Kissinger yanked off his mask and stared hard at the woman. “What the hell are you doing here?”
“Crashing the party,” she wisecracked. Nudging the fallen terrorist, she added, “I brought you a little something, but I didn’t have time to wrap it.”
CHAPTER NINE
“No wonder I put him out of commission so fast,” Jayne Bahn said, crouching over the Lashkar Jihad warrior she’d felled. The man, it turned out, had been shot twice prior to being caught up in the landslide, which had broken his right leg in at least two places. “I can’t believe he was able to get up and take a swipe at me with that knife of his.”
“Adrenaline,” Kissinger surmised.
“I say we put the squeeze on him till he coughs up Jahf-Al,” Bahn said.

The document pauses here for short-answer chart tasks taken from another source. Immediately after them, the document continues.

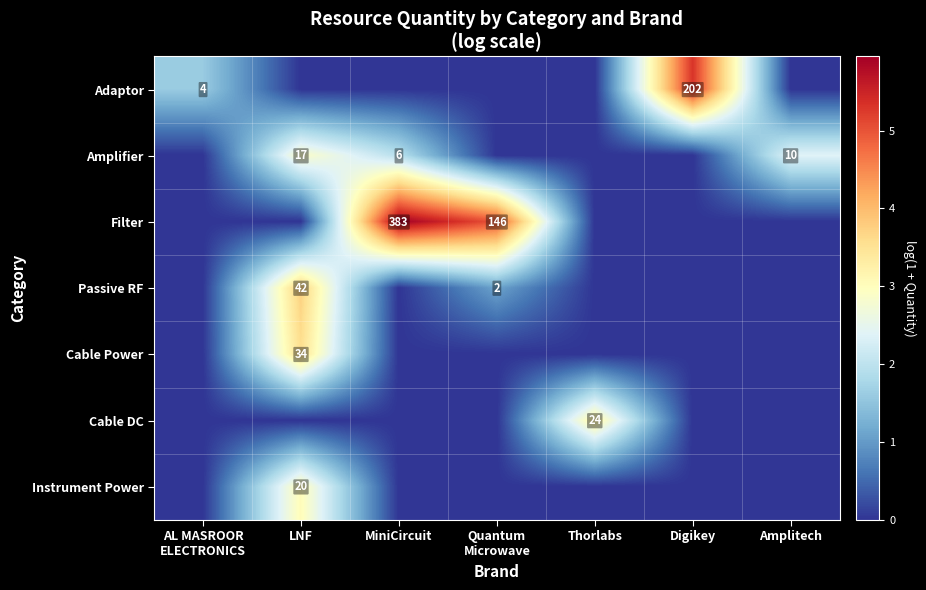

Rank the categories by Adaptor value from lowest to highest.

LNF, MiniCircuit, Quantum Microwave, Thorlabs, Amplitech, AL MASROOR ELECTRONICS, Digikey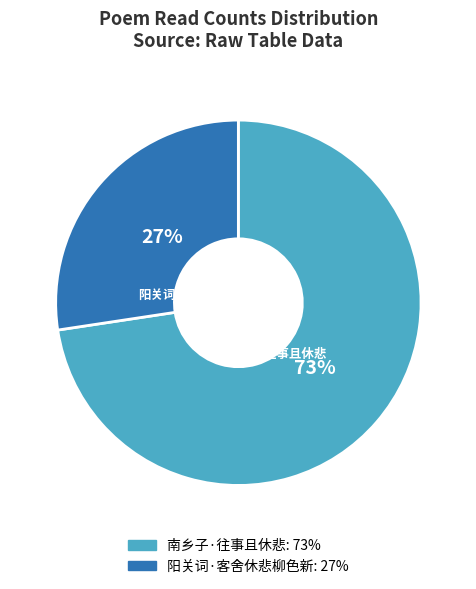

True or false: 阳关词·客舍休悲柳色新 accounts for 27% of the total.

True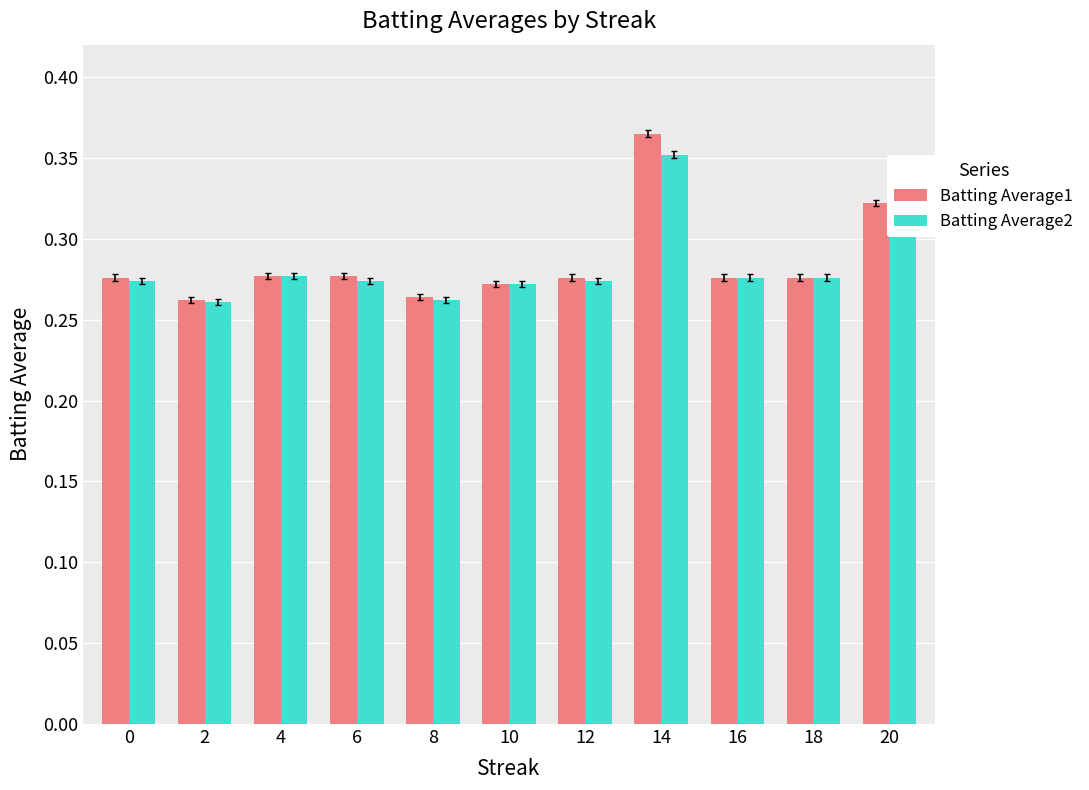

How many Batting Average2 values are between 0 and 1?

11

“He’s in no shape to talk right now,” Bolan said, inspecting the man’s wounds. “With the blood he’s lost, even if he comes to, he’s going to be in shock.”
“Well, excuse me for sounding like a hard-ass,” Bahn countered, “but we’re more likely to get something useful out of him if he’s in shock than when he’s thinking straight.”
“We won’t get anything out of him if he dies on us,” Bolan stated. “We need to patch him up and get him to a hospital.”
“Let me know which one so I can send flowers,” Bahn replied sarcastically. “Maybe I’ll come by and fluff his pillows, too.”
“Listen, sweetheart,” Kissinger interrupted. “When the time’s right, we’ll get him to talk, don’t worry. And you can bet your ass we won’t do it by pampering him. Got that?”